Facebook less stressful without the numbers
You would think that the little red box telling you how many new likes your Facebook post has would give you a sense of pride, but it turns out the number might be stressing you out.
Artist and composer Benjamin Grosser found himself using the numbers on Facebook as a personal metric for how well he was doing. Grosser said:
I focus on these quantifications, watching for the counts of responses rather than the responses themselves, or waiting for numbers of friend requests to appear rather than looking for meaningful connections.
To counteract this, Grosser created a browser extension called Facebook Demetricator, which hides all numbers on Facebook such as the length of your friends list and the number of comments and likes a post receives.

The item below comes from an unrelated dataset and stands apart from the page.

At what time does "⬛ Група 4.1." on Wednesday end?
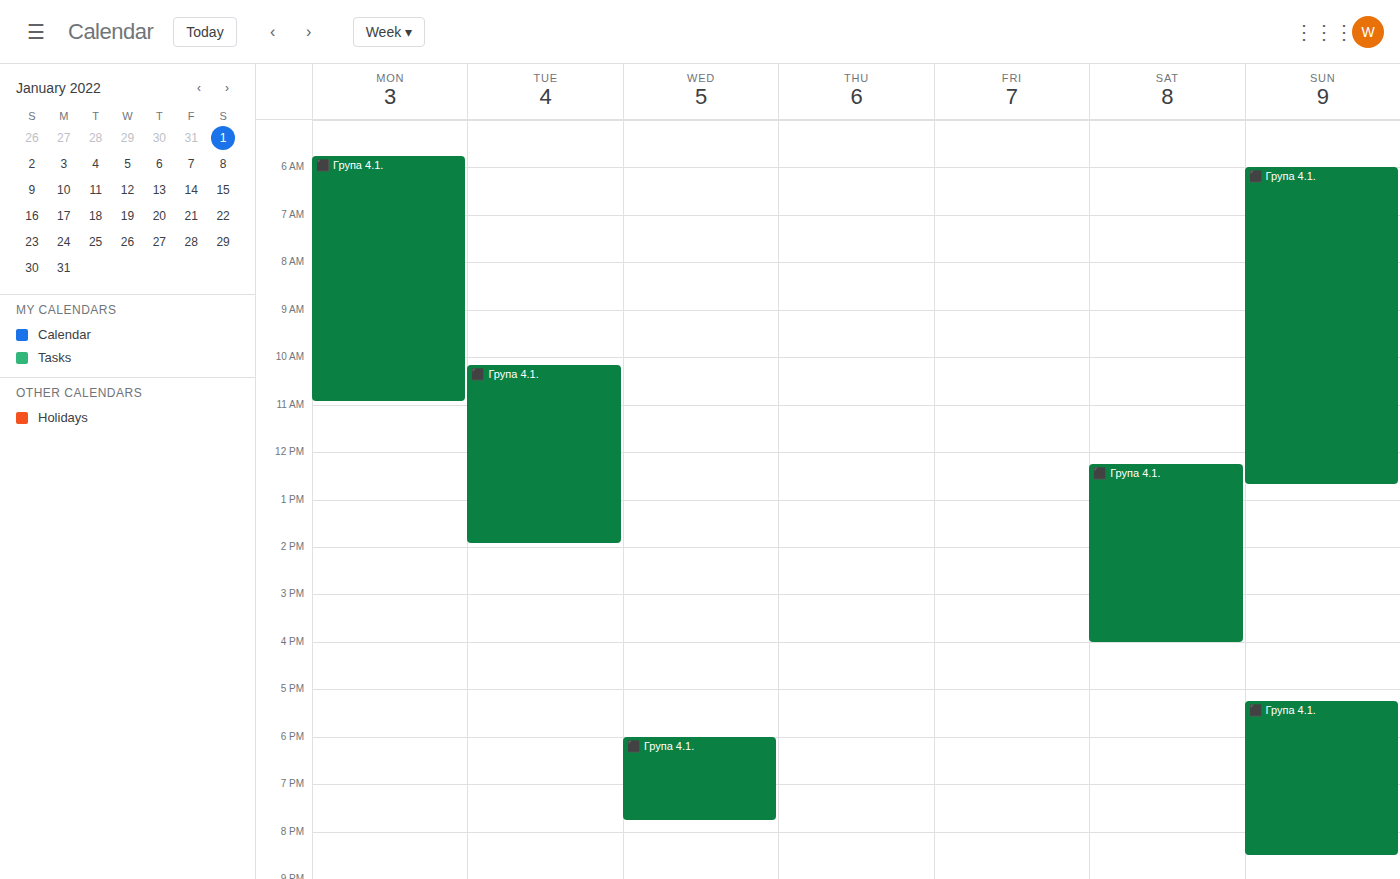
7:45 PM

Some people embraced Grosser’s extension, saying that it lead to a stress-free Facebook, but others found the lack of numbers paralyzing—they didn’t know what to post or what to like. Grosser said “People realized when the numbers were gone, they had been using them to decide whether to like something.”
In the two years since the extension has been available, Grosser has received feedback from over 5,000 users about how Demetricator changed their habits and perceptions on Facebook. He used this data to pen a research paper on the effects of Facebook metrics for the journal Computational Culture. In his paper, Grosser argues that Facebook Demetricator “reveals and eases these patterns of prescribed sociality.”

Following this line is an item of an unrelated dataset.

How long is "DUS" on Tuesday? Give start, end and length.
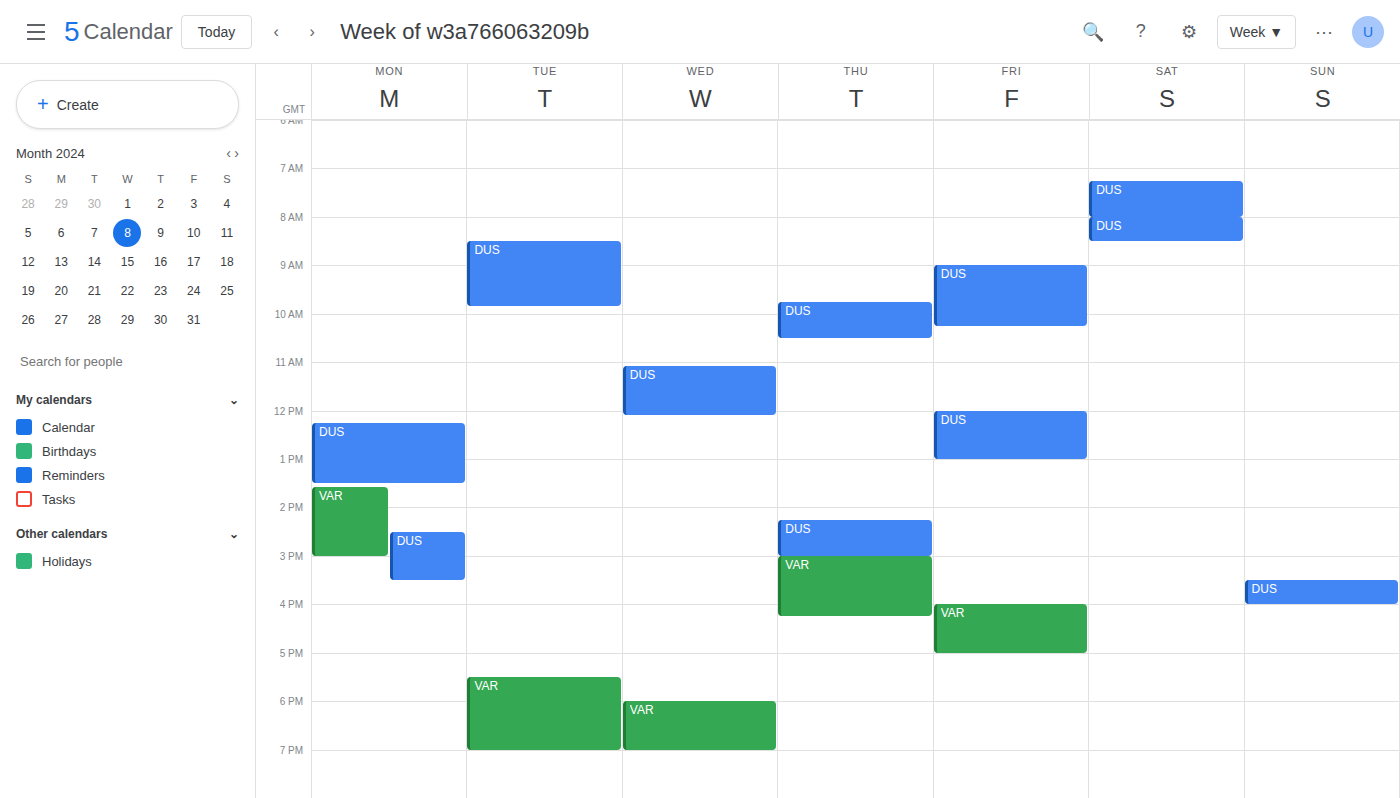
8:30 AM to 9:50 AM, 1 hour 20 minutes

Facebook isn’t the only social network to use numbers as an indication of a post’s success. For example, Reddit uses “karma” for both comments and submissions, allowing users to upvote or downvote a submission or comment. The post’s karma is the net result of these votes.
This has led many users to complain about the same cultural tendency Grosser described, where more attention is given to posts that are already successful. It has even led to some people reposting old content that already did well in the hope that people will still upvote it. The subreddit TheoryofReddit is dedicated to discussing how Reddit’s voting system and culture affects its content.